[Extract to read Boundary: Start]

And by the way… waaay easier to learn than TB. And also easier than HTML.
Especially for hacking some notes into the computer, I think, there is no easier way than using MD. You don’t need to fiddle around with the mouse for some basic structure… simple and fast

I prefer MarkDown and do nearly all my writing as well as my presentations in MarkDown applications. It is a joy to not have to muck about with formatting and layout in applications like Word.

Resurrecting this thread to see if there are any developments. I’m still very interested in using Export Codes to publish note-specific values in Markdown. Absent this feature, using Markdown means giving up all of the powerful TBX export features… it feels, to me anyway, a Hobson’s choice.

My read of this thread suggests that the solution you proposed could work. If I attempt to summarize, the approach is:

  1. the default would be to treat $Text as RTF. Users would have to activate an attribute to trigger Multi-Markdown conversion. This prevents any negative effects on existing notes that use RTF, or on users who prefer to continue to use RTF.

  2. For notes on which MMD conversion is turned on, Export Codes (including those for links!) would be pre-parsed, and subsequently handed-off to MMD converter.

I’m wondering if this is technically and philosophically in line with TBX development to be on its near-term(?) roadmap.

Yes: much of this is implemented in the current backstage release, and more is coming in the next backstage release. Reconciling some of the interactions has been tricky!

[Extract to read Boundary: End]
[Data excerpts Boundary: Start]

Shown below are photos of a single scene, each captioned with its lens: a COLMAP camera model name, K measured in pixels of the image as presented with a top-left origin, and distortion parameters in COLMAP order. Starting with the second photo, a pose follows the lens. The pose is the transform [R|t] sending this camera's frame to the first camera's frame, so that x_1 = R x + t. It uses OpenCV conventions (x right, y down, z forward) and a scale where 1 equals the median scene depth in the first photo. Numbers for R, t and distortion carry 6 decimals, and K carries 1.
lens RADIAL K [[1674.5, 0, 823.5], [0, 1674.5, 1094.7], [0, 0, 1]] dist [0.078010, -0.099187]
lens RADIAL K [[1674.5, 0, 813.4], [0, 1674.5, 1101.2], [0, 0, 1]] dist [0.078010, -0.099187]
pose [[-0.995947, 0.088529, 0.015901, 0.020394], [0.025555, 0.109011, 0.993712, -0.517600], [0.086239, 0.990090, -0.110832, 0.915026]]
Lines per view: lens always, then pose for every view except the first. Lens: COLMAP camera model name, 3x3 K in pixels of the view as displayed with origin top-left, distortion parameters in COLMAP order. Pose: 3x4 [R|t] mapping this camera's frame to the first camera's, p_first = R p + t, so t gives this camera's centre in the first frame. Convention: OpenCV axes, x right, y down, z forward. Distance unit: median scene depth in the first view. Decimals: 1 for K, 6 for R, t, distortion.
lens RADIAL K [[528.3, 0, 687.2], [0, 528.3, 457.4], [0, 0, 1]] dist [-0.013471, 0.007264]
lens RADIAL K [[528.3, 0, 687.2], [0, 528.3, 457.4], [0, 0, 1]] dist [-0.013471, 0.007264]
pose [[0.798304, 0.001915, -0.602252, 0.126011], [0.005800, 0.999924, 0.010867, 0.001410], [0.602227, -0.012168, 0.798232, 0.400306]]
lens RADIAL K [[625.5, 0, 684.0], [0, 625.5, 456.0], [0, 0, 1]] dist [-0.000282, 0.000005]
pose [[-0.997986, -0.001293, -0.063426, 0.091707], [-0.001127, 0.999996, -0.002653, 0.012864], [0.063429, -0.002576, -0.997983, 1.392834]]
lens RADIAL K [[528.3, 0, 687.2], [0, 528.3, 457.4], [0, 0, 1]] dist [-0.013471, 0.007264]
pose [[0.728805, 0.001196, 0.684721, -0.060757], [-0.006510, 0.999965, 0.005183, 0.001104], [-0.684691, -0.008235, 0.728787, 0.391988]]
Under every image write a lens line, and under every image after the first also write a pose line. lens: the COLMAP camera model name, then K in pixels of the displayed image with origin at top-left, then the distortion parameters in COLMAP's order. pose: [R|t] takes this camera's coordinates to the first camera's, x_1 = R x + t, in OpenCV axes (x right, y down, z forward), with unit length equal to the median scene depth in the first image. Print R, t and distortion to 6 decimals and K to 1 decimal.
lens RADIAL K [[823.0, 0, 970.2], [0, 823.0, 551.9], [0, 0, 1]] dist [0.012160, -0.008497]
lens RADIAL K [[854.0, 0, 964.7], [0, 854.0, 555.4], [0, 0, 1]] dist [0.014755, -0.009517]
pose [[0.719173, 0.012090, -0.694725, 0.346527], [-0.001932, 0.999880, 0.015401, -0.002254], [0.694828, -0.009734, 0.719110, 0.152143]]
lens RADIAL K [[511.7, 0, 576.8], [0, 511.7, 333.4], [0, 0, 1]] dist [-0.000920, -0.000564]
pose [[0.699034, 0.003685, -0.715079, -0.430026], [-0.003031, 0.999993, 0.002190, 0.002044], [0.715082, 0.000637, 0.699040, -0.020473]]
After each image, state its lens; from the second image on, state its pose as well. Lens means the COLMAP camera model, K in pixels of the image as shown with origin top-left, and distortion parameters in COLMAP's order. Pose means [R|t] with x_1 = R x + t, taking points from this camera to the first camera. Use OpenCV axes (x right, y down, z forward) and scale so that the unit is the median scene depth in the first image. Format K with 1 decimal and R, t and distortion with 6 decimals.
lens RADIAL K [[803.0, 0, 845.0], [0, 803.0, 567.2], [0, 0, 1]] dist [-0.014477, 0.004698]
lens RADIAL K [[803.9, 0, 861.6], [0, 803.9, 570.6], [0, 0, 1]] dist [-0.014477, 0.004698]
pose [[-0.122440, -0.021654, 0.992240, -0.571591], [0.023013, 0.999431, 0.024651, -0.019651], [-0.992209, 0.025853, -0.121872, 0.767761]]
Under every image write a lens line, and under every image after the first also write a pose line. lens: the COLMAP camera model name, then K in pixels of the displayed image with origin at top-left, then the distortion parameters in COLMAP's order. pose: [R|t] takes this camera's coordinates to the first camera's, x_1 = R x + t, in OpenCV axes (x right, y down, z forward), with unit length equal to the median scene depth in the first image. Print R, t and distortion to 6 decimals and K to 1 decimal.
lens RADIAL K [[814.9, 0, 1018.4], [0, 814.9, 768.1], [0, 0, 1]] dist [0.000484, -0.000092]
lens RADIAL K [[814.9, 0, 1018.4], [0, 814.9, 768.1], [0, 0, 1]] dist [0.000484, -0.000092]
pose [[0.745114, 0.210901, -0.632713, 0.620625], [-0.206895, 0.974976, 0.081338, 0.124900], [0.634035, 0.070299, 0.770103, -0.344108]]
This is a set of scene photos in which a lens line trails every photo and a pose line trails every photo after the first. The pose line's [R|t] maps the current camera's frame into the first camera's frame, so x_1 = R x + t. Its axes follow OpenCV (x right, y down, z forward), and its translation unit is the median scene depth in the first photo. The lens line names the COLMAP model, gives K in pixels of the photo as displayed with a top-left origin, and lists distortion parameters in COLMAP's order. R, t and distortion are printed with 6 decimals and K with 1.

[Data excerpts Boundary: End]

- Things to do
[a] Answer these questions from the Markdown thread:
(i) Besides TB, what is Markdown said to be easier to learn than?
(ii) In the summarized approach, how would $Text be treated by default?
(iii) According to the last reply, how much of this is implemented in the current backstage release?
[b] Reproduce the Markdown thread word for word from "Resurrecting this thread" to "to MMD converter.".

- Expected responses
[a]
(i) HTML.
(ii) As RTF.
(iii) Much of it.

[b]
Resurrecting this thread to see if there are any developments. I’m still very interested in using Export Codes to publish note-specific values in Markdown. Absent this feature, using Markdown means giving up all of the powerful TBX export features… it feels, to me anyway, a Hobson’s choice.

My read of this thread suggests that the solution you proposed could work. If I attempt to summarize, the approach is:

  1. the default would be to treat $Text as RTF. Users would have to activate an attribute to trigger Multi-Markdown conversion. This prevents any negative effects on existing notes that use RTF, or on users who prefer to continue to use RTF.

  2. For notes on which MMD conversion is turned on, Export Codes (including those for links!) would be pre-parsed, and subsequently handed-off to MMD converter.